*JOB 1:* Retype the passage of the Toronto buildings article between "As far as major" and "Toronto does have.", inclusive.

*DOCUMENT EXCERPT:*
────────────────────────────────────────
These are the 10 oldest buildings in Toronto (PHOTOS)

Mar 9 2021, 6:07 am

As far as major cities go, Toronto is relatively new, covered in modern glass buildings. But taking a look at some of the oldest buildings in the city is a great reminder of how much history Toronto does have.

Although many of Toronto’s first buildings have been lost over time, there are plenty of buildings from the late 1700s and early 1800s that are still standing and can be seen around the city today.

From cabins to military buildings to a smokehouse, here are the 10 oldest buildings in Toronto.

1. Scadding Cabin

Toronto oldest buildings

Mishy Laine/Shutterstock

Address: Exhibition Place

Year built: 1794

This little log cabin, located on the ground of Exhibition Place, is the oldest surviving building in Toronto, according to the York Pioneer and Historical Society. It was built by John Scadding, a British immigrant, and when it was built, it stood on the east side of the Don River.
────────────────────────────────────────
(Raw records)

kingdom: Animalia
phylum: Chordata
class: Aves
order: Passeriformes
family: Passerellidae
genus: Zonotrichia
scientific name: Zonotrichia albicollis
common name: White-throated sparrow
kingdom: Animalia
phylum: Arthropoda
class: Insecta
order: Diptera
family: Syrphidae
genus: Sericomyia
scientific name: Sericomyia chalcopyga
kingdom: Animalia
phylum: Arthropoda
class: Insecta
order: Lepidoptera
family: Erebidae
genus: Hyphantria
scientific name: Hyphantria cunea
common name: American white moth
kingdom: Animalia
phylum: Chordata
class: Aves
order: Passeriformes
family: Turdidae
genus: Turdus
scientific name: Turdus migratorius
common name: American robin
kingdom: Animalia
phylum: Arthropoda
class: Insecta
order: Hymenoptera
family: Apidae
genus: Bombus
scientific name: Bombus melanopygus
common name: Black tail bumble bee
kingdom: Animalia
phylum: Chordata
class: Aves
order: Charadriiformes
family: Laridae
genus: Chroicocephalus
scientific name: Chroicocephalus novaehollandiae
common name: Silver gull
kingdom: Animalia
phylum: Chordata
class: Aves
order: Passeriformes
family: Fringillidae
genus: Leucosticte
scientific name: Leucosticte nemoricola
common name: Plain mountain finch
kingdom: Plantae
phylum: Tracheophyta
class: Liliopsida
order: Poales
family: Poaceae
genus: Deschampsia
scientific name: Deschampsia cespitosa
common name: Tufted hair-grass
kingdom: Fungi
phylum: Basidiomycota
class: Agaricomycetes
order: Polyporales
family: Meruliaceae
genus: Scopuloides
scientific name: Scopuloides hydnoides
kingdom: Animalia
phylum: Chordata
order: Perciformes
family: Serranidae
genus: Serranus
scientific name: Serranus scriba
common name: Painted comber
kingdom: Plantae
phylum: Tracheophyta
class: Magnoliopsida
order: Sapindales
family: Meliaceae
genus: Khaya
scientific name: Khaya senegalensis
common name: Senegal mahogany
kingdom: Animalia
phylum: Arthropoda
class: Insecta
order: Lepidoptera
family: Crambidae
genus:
────────────────────────────────────────
*JOB 2:* Repeat word for word the raw records rows above, from the line holding "scientific name: Turdus migratorius" through the final row, inclusive.

*COMPLETE OUTPUT 1:*
As far as major cities go, Toronto is relatively new, covered in modern glass buildings. But taking a look at some of the oldest buildings in the city is a great reminder of how much history Toronto does have.

*COMPLETE OUTPUT 2:*
scientific name: Turdus migratorius
common name: American robin
kingdom: Animalia
phylum: Arthropoda
class: Insecta
order: Hymenoptera
family: Apidae
genus: Bombus
scientific name: Bombus melanopygus
common name: Black tail bumble bee
kingdom: Animalia
phylum: Chordata
class: Aves
order: Charadriiformes
family: Laridae
genus: Chroicocephalus
scientific name: Chroicocephalus novaehollandiae
common name: Silver gull
kingdom: Animalia
phylum: Chordata
class: Aves
order: Passeriformes
family: Fringillidae
genus: Leucosticte
scientific name: Leucosticte nemoricola
common name: Plain mountain finch
kingdom: Plantae
phylum: Tracheophyta
class: Liliopsida
order: Poales
family: Poaceae
genus: Deschampsia
scientific name: Deschampsia cespitosa
common name: Tufted hair-grass
kingdom: Fungi
phylum: Basidiomycota
class: Agaricomycetes
order: Polyporales
family: Meruliaceae
genus: Scopuloides
scientific name: Scopuloides hydnoides
kingdom: Animalia
phylum: Chordata
order: Perciformes
family: Serranidae
genus: Serranus
scientific name: Serranus scriba
common name: Painted comber
kingdom: Plantae
phylum: Tracheophyta
class: Magnoliopsida
order: Sapindales
family: Meliaceae
genus: Khaya
scientific name: Khaya senegalensis
common name: Senegal mahogany
kingdom: Animalia
phylum: Arthropoda
class: Insecta
order: Lepidoptera
family: Crambidae
genus:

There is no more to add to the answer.